Items listed in a dataset:
------------------------------------
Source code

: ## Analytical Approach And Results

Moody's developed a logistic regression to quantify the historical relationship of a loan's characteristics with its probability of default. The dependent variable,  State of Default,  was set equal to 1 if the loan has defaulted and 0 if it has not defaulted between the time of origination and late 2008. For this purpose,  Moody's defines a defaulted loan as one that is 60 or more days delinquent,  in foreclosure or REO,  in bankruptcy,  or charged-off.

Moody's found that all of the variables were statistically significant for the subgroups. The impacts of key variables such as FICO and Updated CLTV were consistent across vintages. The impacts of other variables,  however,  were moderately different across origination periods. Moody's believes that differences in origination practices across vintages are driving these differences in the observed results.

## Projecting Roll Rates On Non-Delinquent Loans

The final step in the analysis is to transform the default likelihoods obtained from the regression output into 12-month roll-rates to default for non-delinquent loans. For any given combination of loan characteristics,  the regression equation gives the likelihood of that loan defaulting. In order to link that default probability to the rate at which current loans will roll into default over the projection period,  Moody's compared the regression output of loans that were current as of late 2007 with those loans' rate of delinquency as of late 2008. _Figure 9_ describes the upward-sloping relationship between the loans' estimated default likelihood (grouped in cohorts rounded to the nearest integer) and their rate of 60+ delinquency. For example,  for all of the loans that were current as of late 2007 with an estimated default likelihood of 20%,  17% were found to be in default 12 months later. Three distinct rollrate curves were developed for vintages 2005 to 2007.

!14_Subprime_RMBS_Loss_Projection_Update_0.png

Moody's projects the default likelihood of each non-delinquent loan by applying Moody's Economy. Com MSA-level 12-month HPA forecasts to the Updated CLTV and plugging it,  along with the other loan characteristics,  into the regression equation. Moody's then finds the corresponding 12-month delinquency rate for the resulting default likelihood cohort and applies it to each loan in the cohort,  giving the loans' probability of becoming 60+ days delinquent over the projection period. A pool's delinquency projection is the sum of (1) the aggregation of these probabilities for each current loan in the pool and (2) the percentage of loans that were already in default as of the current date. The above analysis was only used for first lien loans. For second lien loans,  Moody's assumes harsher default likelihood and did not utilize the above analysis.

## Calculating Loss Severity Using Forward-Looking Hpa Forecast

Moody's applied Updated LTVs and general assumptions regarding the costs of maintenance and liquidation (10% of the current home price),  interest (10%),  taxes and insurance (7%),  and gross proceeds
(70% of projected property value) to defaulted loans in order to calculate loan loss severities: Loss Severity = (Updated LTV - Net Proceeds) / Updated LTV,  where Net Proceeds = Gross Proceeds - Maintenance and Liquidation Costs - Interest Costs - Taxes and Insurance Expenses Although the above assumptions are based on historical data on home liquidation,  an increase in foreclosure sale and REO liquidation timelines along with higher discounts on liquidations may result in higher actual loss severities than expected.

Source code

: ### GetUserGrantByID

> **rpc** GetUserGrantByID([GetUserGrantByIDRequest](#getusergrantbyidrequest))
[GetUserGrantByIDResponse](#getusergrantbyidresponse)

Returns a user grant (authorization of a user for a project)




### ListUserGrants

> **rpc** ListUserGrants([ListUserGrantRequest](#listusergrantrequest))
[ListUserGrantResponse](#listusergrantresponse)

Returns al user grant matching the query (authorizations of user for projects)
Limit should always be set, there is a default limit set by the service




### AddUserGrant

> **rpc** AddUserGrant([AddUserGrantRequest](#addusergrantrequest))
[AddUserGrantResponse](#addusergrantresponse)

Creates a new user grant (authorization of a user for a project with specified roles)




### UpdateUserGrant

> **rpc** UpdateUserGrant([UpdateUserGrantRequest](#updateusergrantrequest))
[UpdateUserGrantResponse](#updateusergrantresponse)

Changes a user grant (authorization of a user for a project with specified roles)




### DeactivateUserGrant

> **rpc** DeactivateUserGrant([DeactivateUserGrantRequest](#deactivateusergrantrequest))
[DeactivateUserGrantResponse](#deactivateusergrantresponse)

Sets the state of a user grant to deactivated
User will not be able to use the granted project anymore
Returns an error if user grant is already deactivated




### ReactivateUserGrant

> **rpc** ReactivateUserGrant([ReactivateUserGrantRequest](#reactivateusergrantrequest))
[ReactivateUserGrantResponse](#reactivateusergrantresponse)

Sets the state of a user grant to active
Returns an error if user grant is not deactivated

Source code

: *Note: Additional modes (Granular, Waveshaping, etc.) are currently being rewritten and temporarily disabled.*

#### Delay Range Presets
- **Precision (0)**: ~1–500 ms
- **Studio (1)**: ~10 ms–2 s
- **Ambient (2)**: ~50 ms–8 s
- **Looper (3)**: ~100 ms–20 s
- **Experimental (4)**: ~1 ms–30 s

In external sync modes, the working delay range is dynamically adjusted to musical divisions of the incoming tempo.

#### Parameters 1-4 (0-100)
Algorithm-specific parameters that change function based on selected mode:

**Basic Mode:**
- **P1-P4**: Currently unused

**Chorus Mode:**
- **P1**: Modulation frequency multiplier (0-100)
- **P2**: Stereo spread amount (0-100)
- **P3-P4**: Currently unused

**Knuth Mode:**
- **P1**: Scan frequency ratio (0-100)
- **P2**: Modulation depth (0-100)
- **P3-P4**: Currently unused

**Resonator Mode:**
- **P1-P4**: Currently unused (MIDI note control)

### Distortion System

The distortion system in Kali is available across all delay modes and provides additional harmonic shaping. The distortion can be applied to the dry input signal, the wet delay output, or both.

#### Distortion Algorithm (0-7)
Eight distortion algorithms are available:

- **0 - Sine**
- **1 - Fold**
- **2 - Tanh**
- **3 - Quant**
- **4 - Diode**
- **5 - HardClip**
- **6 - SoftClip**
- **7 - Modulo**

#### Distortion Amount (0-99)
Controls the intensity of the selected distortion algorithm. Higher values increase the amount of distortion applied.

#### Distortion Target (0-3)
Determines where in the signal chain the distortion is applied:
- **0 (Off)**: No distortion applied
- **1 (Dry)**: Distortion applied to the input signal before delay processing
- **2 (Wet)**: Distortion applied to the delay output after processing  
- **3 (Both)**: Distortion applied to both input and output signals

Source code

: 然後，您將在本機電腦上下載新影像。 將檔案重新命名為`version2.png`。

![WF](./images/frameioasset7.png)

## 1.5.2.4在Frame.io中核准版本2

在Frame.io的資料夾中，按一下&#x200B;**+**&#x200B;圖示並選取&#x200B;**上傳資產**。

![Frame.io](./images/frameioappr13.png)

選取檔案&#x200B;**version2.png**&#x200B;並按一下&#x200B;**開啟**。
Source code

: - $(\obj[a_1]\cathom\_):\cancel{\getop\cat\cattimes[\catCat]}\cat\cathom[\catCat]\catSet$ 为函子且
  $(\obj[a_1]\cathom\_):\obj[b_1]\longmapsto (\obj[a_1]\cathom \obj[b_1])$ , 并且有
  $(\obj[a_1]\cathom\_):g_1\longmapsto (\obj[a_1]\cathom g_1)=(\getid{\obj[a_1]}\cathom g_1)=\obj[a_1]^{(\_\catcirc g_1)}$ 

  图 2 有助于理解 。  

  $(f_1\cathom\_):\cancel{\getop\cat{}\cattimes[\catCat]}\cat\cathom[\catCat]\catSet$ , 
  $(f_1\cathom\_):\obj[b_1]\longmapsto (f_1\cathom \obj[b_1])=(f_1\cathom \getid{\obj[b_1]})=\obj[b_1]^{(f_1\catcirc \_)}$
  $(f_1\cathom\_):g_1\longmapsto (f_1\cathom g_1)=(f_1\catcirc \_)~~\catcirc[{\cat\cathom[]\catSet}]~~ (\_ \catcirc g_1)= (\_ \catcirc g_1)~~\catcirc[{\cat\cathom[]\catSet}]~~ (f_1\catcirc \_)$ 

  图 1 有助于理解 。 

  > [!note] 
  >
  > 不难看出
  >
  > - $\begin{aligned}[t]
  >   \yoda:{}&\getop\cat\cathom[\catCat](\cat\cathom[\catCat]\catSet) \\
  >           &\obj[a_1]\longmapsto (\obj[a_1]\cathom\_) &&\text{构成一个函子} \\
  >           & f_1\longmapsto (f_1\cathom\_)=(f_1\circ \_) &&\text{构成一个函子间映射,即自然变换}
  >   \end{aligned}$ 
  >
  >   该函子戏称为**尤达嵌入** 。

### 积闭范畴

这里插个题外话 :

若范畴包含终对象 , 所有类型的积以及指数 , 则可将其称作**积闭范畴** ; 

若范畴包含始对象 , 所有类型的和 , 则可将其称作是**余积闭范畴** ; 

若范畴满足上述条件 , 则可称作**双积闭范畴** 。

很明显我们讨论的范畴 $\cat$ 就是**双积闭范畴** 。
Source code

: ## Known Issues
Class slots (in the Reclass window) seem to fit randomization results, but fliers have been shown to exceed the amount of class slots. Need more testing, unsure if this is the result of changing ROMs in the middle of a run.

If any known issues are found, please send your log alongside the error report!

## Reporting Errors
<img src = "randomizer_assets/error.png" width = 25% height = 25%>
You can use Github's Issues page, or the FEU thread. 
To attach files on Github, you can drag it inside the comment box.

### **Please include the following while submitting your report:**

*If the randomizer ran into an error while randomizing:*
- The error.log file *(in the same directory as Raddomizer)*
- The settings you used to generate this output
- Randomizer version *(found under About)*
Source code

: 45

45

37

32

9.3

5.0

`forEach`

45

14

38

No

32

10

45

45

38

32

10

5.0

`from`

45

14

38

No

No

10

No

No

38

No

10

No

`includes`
------------------------------------
Work instruction:
Exact copies of the lines from the start of the data up to the line holding "## Projecting Roll", both included, are all that is needed.

Written solution:
Source code

: ## Analytical Approach And Results

Moody's developed a logistic regression to quantify the historical relationship of a loan's characteristics with its probability of default. The dependent variable,  State of Default,  was set equal to 1 if the loan has defaulted and 0 if it has not defaulted between the time of origination and late 2008. For this purpose,  Moody's defines a defaulted loan as one that is 60 or more days delinquent,  in foreclosure or REO,  in bankruptcy,  or charged-off.

Moody's found that all of the variables were statistically significant for the subgroups. The impacts of key variables such as FICO and Updated CLTV were consistent across vintages. The impacts of other variables,  however,  were moderately different across origination periods. Moody's believes that differences in origination practices across vintages are driving these differences in the observed results.

## Projecting Roll Rates On Non-Delinquent Loans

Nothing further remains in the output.